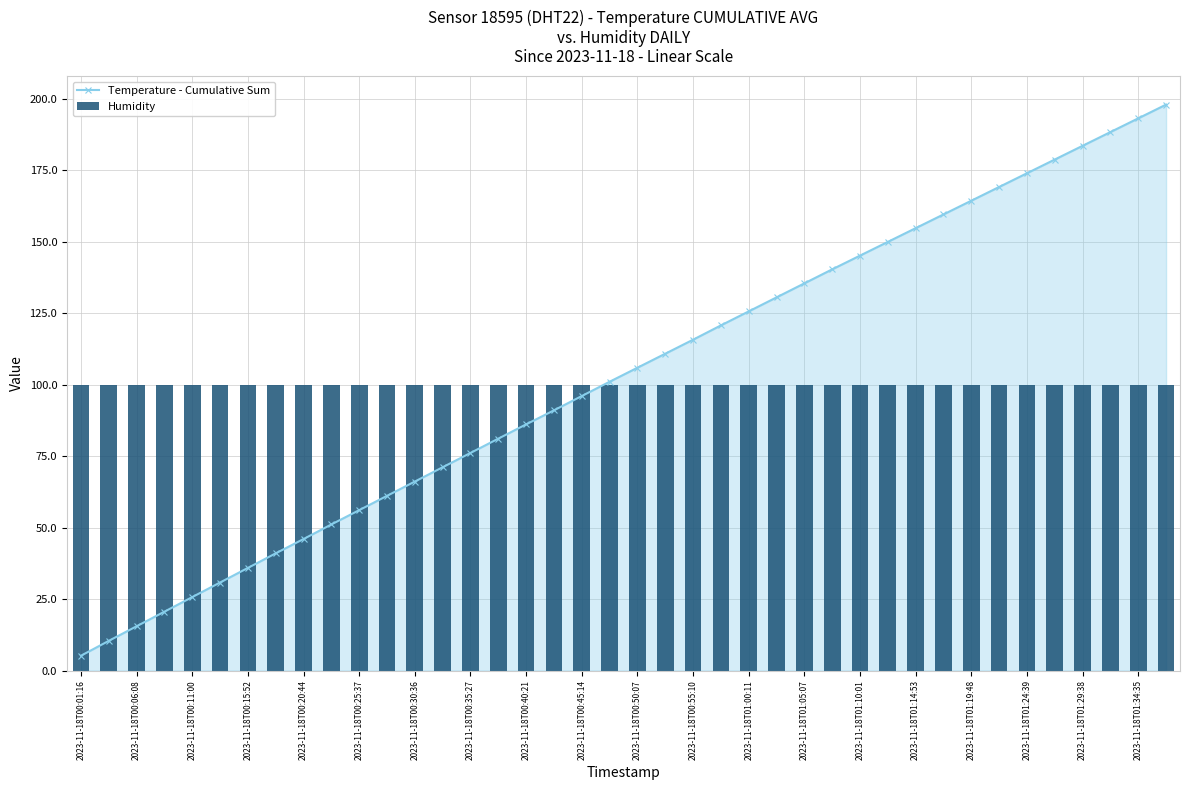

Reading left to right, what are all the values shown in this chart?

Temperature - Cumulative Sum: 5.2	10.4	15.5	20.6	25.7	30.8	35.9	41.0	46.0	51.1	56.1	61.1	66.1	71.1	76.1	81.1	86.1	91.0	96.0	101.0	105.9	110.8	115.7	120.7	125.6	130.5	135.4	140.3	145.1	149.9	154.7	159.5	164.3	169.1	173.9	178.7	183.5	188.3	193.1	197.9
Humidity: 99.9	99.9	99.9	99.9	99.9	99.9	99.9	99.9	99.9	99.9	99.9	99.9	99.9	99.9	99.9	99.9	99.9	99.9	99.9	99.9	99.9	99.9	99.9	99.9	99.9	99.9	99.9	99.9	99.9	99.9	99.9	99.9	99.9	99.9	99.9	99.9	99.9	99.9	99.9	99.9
==
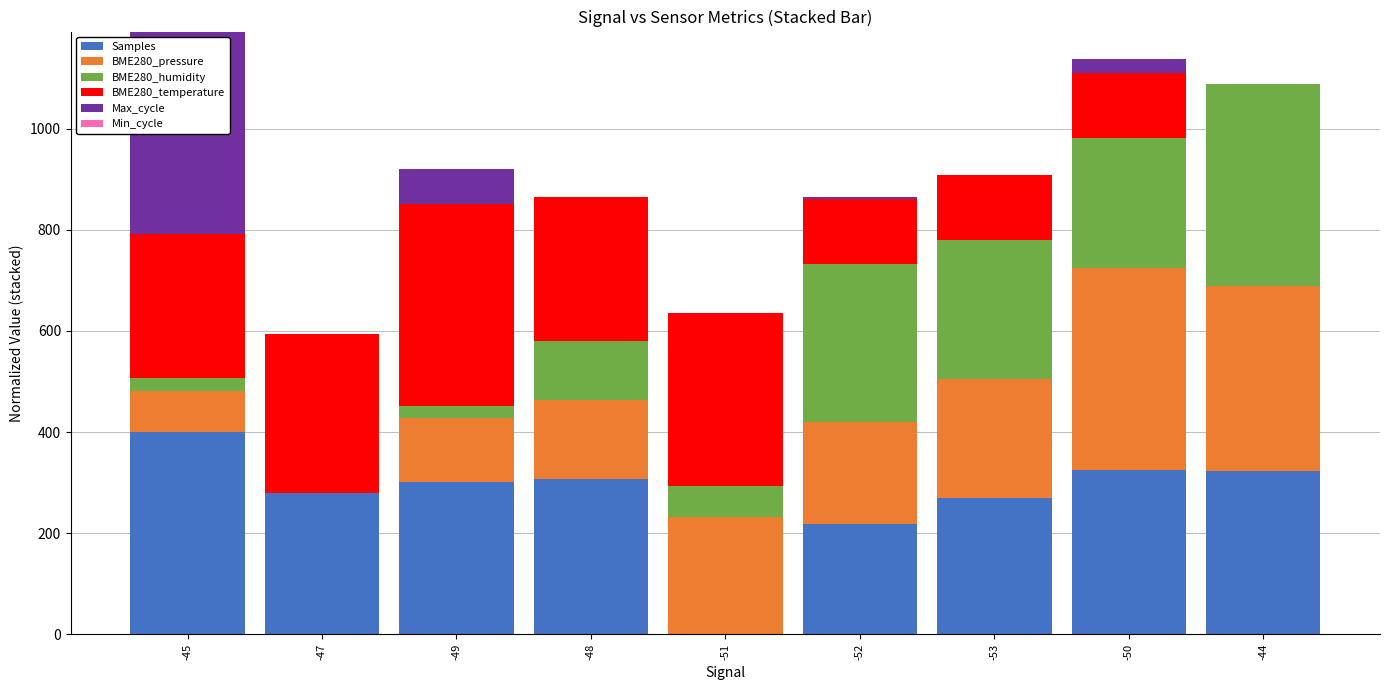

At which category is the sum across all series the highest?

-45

> [Aim of the exercise]:
Pick out every line in the data above that contains the string "series" and copy each one in full.

> [Answer space]:
At which category is the sum across all series the highest?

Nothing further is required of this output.